The New York Times had an interesting piece about how a lot of start-ups (at least in the social media/Internet market) aren't generating revenue and would like to keep it that way.
When small start-ups I’ve spoken with do make money, they often find it difficult to recruit additional investment because most venture capitalists — and often the entrepreneurs they finance — are not interested in building viable long-term businesses. Rather, they’re interested in pumping up enough hype and valuation to find a quick exit through an acquisition at an eye-popping premium.The full article is here.
This is a very interesting trend. Here are a bunch of start-up companies with a bunch of investors waiting in line to fund them. And the entrepreneurs are trying to avoid concrete results, and focusing on speculative growth. The article used one obvious example. Instagram has $0 in revenue, but sold for $1 billion.
I think this pattern, in particular, will be a key cause of bubble growth (and bust) in this industry. One of the first things I learned in my Micro 101 class is the importance of the price system. Revenues are pretty good signaling devices for producers and investors. They show how valuable a good is to a consumer. No one really knows how much the big social websites (Facebook, Twitter, Google+, etc.) are valued by users, because they're all free!

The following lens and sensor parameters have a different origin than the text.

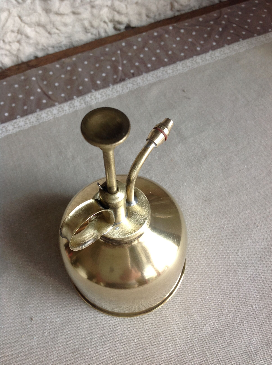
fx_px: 368
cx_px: 136
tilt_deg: -57.1
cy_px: 182
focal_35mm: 35
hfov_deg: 40.6
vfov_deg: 52.7
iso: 50
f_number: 2.4
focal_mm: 4.28
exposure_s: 1/30
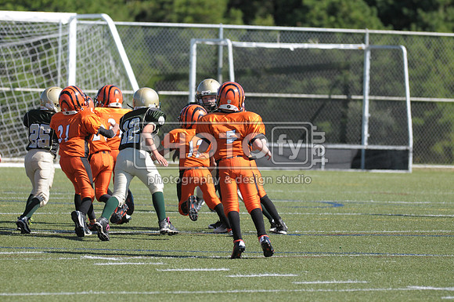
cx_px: 227
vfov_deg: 4.2
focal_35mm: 330
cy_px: 151
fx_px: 4156
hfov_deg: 6.3
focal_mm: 220
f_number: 4
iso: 640
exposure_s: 1/3200
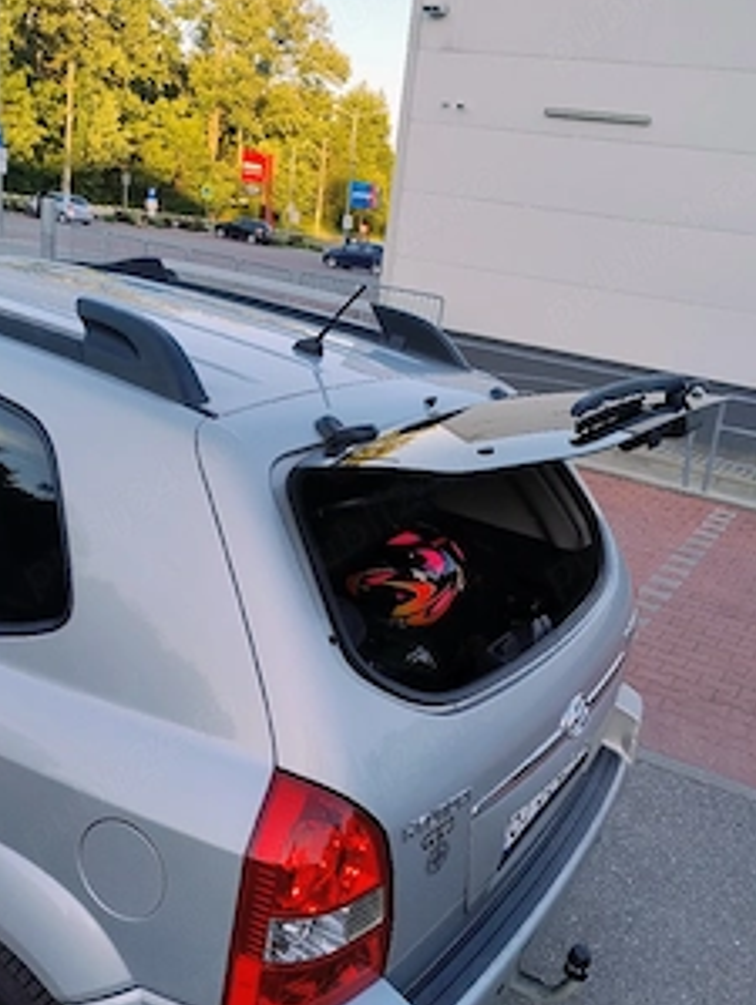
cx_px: 457
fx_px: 930
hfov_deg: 44.0
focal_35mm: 32
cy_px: 548
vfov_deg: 56.7
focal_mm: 5.56
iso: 100
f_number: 1.8
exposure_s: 1/238
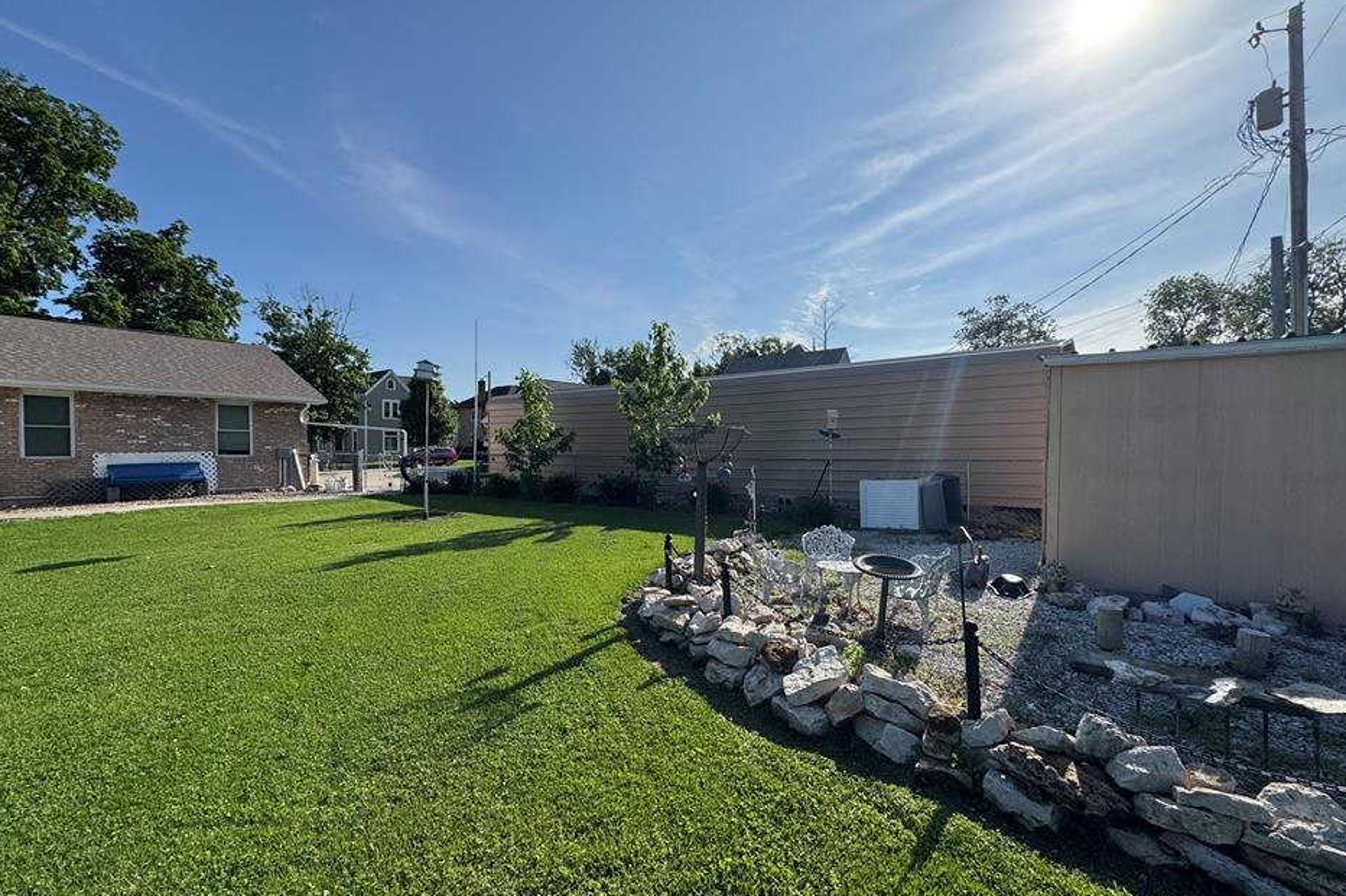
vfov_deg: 73.7
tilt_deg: -1.8
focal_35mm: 16
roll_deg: -0.2
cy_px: 466
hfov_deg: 96.7
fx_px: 598
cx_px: 672
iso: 40
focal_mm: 2.22
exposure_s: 1/2494
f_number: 2.2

This means that it's difficult for investors to know whether all these new start-ups are going to do well. Is there ever perfect information and predictability in a company? Of course not. But if the price of lead tennis balls was $0 - you would expect that investors would avoid investing in lead tennis ball factories. The only problem is that there's no way to tell which start-ups are making lead tennis balls and which are making the next Facebook.
I'm sure there has been more in-depth research on this. But the main point is that we should be wary of investments that aren't based off of much information.